Und dieser Film – der Filmverleiher wird das zu werten wissen – ist hier bis in die allerkleinsten Kinos hinuntergegangen und wird überall beklatscht, bejaht, macht gute Häuser.

Das Kino steht nicht allein. Das Varieté zeigt unter vielen solcher Nummern eine, die vor ein paar Jahren in Paris und in der Provinz öffentlich deklamiert wurde. Sie heißt; ›Tu n'as que les nuits pour dormir‹, handelt vom unbekannten Soldaten und folgt hier in einer freien Übertragung.

Man darf gewiß solche Zeichen nicht überschätzen. Aber dass in einem siegreichen Volk diese pathoslose Betrachtungsweise möglich, dass überhaupt denkbar ist, Volksdeklamatoren, die doch gewiß nicht gegen ihr Publikum und gegen ihren Verdienst arbeiten werden, solche Verse aufsagen zu lassen, dass sie dafür nicht hinausgeprügelt, sondern vom Volk, von den Arbeitern, vom kleinen Mann und seiner Frau, beklatscht und bejubelt werden: das gibt doch zu denken. Besonders uns, die wir in den Varietés aller Arten, im Wintergarten, in der Scala, von den kleinem ganz zu schweigen, den schauerlichen, schwitzenden, dämlichen Komiker haben – und was von ihm hören? Wie er die alten Zeiten, seinen Kaiser und den Parademarsch herbeisehnt, wie er die Republik, die Welschen und das Pack der Feinde anpöbelt, ohne auch nur eine Sekunde darüber nachzudenken, dass drüben dieselben Leute leben wie seine Eltern. Hier liegt eine Verschiedenheit in der menschlichen Sphäre vor, die erschreckend ist. In Paris gibt es einen Journalisten, Clément Vautel, der ist so etwa der Auburtin des kleinen Mannes. Er schreibt, graziös, nicht sehr tief, leichthin, jeden Tag das auf, was die Portiers und die Delikateßwarenhändler schrieben, wenn sie schreiben könnten: die gemeine Meinung. Der hat vor vier Jahren eine Unterhaltung der Soldatenleichen geschrieben, die da in Verdun für den Unbekannten Soldaten ausgelost wurden. »Na«, sagt der eine, »du bist da nun also für den Arc de Triomphe ausgelost. Junge, ich möchte da nicht liegen: da ziehts ja! Und dann so allein!

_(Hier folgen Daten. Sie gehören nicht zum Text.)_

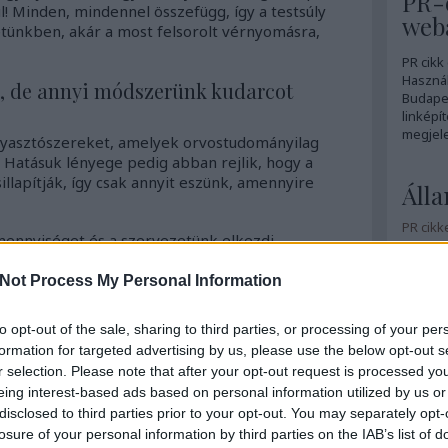
PR-c
l! Minden, mindennel összefügg, így a testsúly
webá
etünkben, akár a most felsorolt vérnyomásra,
PR cikk
Használ
i, de annyi módszerünk kudarcot
Budapes
linképít
megjele
gyasztószereket, amelyek orvostudományilag
 Hatásuk lényege pedig abban rejlik, hogy a
illapítják, így csak annyit eszünk, amennyire
Álla
PR cikk
amennyiséget és a szervezetünk elkezdi
eteinket, így beindítva a fogyást.
PR-cikk
Not Process My Personal Information
PR-cikk
yagok (sibutramine, fentermine) és különböző
gnek örvend az
Adipex-P, Adipex Retard, vagy
Szövegí
to opt-out of the sale, sharing to third parties, or processing of your per
formation for targeted advertising by us, please use the below opt-out s
Terasz 
r selection. Please note that after your opt-out request is processed y
és végre elérje a céljait a fogyásban, akkor
Téliker
eing interest-based ads based on personal information utilized by us or
e 20mg rendelés
mellett dönteni, arra vigyázzon,
disclosed to third parties prior to your opt-out. You may separately opt-
jtó webpatikát válasszon, ezzel is figyelve arra,
Fris
losure of your personal information by third parties on the IAB’s list of
álható termékhez jusson.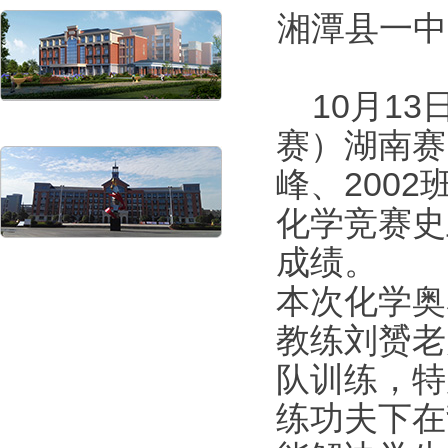
湘潭县一中
10月13
赛）湖南赛
峰、200
化学竞赛史
成绩。
本次化学奥
教练刘赟老
队训练，特
练功夫下在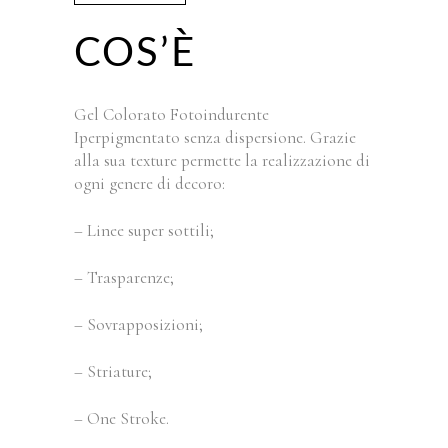
COS’È
Gel Colorato Fotoindurente
Iperpigmentato senza dispersione. Grazie
alla sua texture permette la realizzazione di
ogni genere di decoro:
– Linee super sottili;
– Trasparenze;
– Sovrapposizioni;
– Striature;
– One Stroke.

Man kann sich nicht mal unterhalten!« Das steht in einem Blatt mit Riesenauflage, alle Welt freut sich an dieser Desillusionierung des offiziellen Ruhms, und keinem fiele ein, nach einem Staatsanwalt zu schreien, der auch gar nicht wüßte, was er da zu tun hätte.

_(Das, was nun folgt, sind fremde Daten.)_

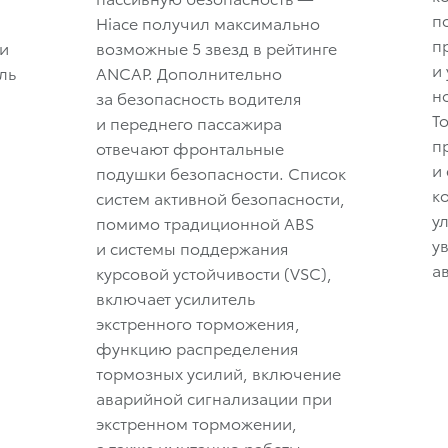
п
Hiace получил максимально
п
ми
возможные 5 звезд в рейтинге
и
ль
ANCAP. Дополнительно
н
за безопасность водителя
T
и переднего пассажира
п
отвечают фронтальные
и
подушки безопасности. Список
к
систем активной безопасности,
у
помимо традиционной ABS
у
и системы поддержания
а
курсовой устойчивости (VSC),
включает усилитель
экстренного торможения,
функцию распределения
тормозных усилий, включение
аварийной сигнализации при
экстренном торможении,
а также имитацию работы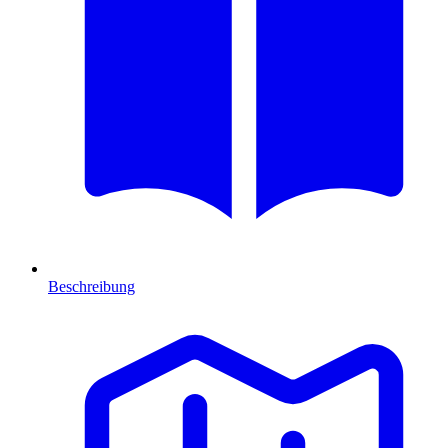
Beschreibung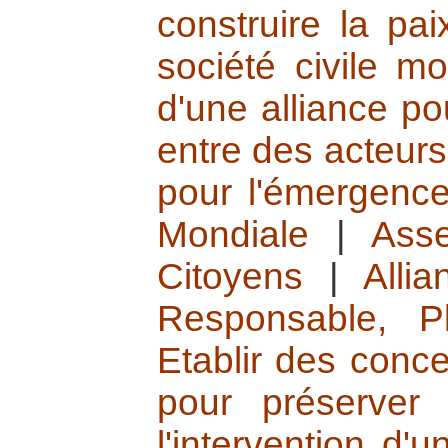
construire la pai
société civile mo
d'une alliance po
entre des acteurs
pour l'émergence
Mondiale
|
Ass
Citoyens
|
Alli
Responsable, Pl
Etablir des conce
pour préserver 
l'intervention d'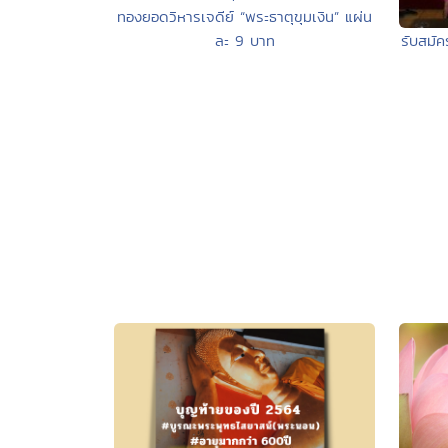
ทองยอดวิหารเจดีย์ “พระธาตุขุมเงิน” แผ่น
ละ 9 บาท
รับสมั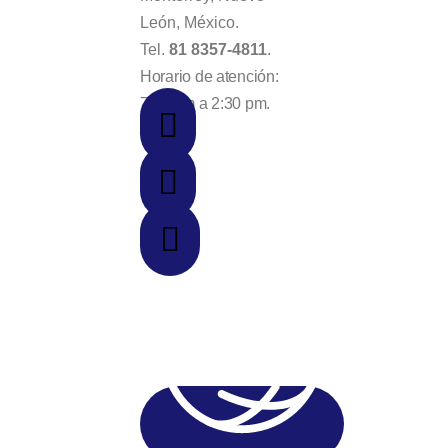
León, México.
Tel.
81 8357-4811
.
Horario de atención:
7:30 am a 2:30 pm.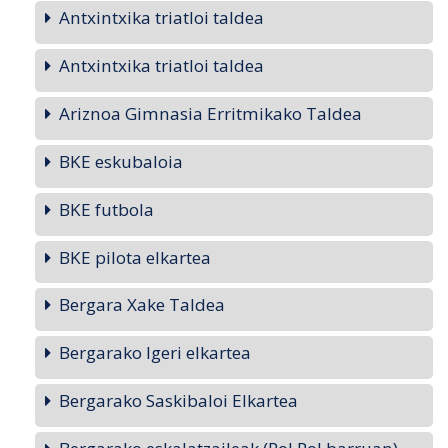
Antxintxika triatloi taldea
Antxintxika triatloi taldea
Ariznoa Gimnasia Erritmikako Taldea
BKE eskubaloia
BKE futbola
BKE pilota elkartea
Bergara Xake Taldea
Bergarako Igeri elkartea
Bergarako Saskibaloi Elkartea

Das wertlose und verlogene patriotische Gegreine in Deutschland – von den obersten Richtern bis herunter zu Rudolf Herzog, von den Universitätsprofessoren und dem Reichsausschuß für Leibesübungen über den Alpenverein hinweg bis zur letzten Skatrunde: wo ist da ein Funke Menschlichkeit?

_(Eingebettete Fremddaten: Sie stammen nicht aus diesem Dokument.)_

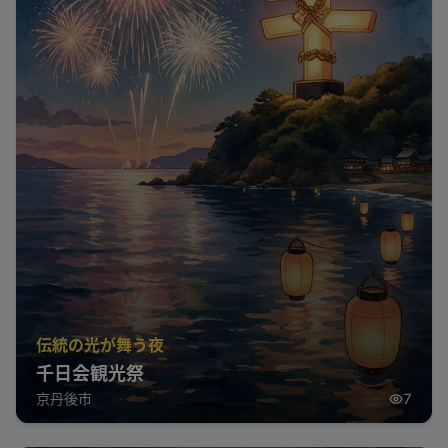
伝統の光が舞う夜
千日会観光祭
京丹後市
7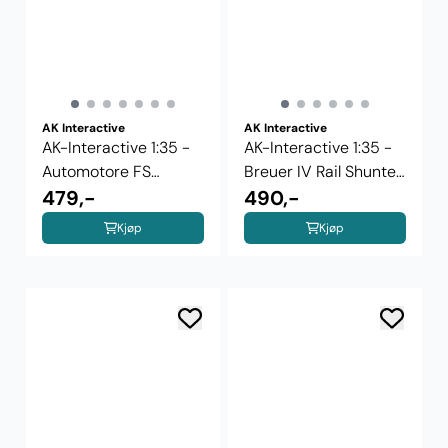
AK Interactive
AK Interactive
AK-Interactive 1:35 -
AK-Interactive 1:35 -
Automotore FS
Breuer IV Rail Shunter
206/207/208 ...
479,-
...
490,-
Kjøp
Kjøp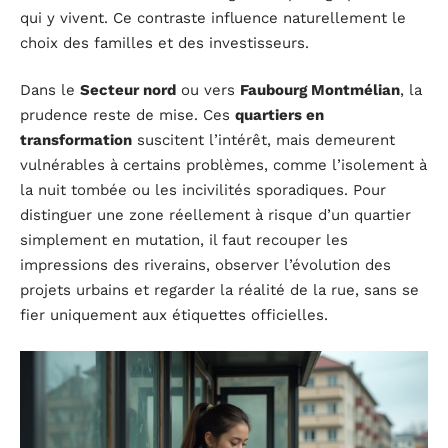
qui y vivent. Ce contraste influence naturellement le
choix des familles et des investisseurs.
Dans le
Secteur nord
ou vers
Faubourg Montmélian
, la
prudence reste de mise. Ces
quartiers en
transformation
suscitent l’intérêt, mais demeurent
vulnérables à certains problèmes, comme l’isolement à
la nuit tombée ou les incivilités sporadiques. Pour
distinguer une zone réellement à risque d’un quartier
simplement en mutation, il faut recouper les
impressions des riverains, observer l’évolution des
projets urbains et regarder la réalité de la rue, sans se
fier uniquement aux étiquettes officielles.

Der Franzose, der dieses kleine Gedicht geschrieben hat, widmet es einem Kameraden, der in der Champagne verschwunden ist; und ohne sich vor den Fehlern eines plutokratisch organisierten Staates wie Frankreich zu verschließen, schämt man sich die Augen aus dem Kopf, nicht, ein Deutscher zu sein – aber diese Deutschen als Landsleute zu haben.

Ignaz Wrobel
Die Weltbühne, 17.02.1925, Nr. 7, S. 244.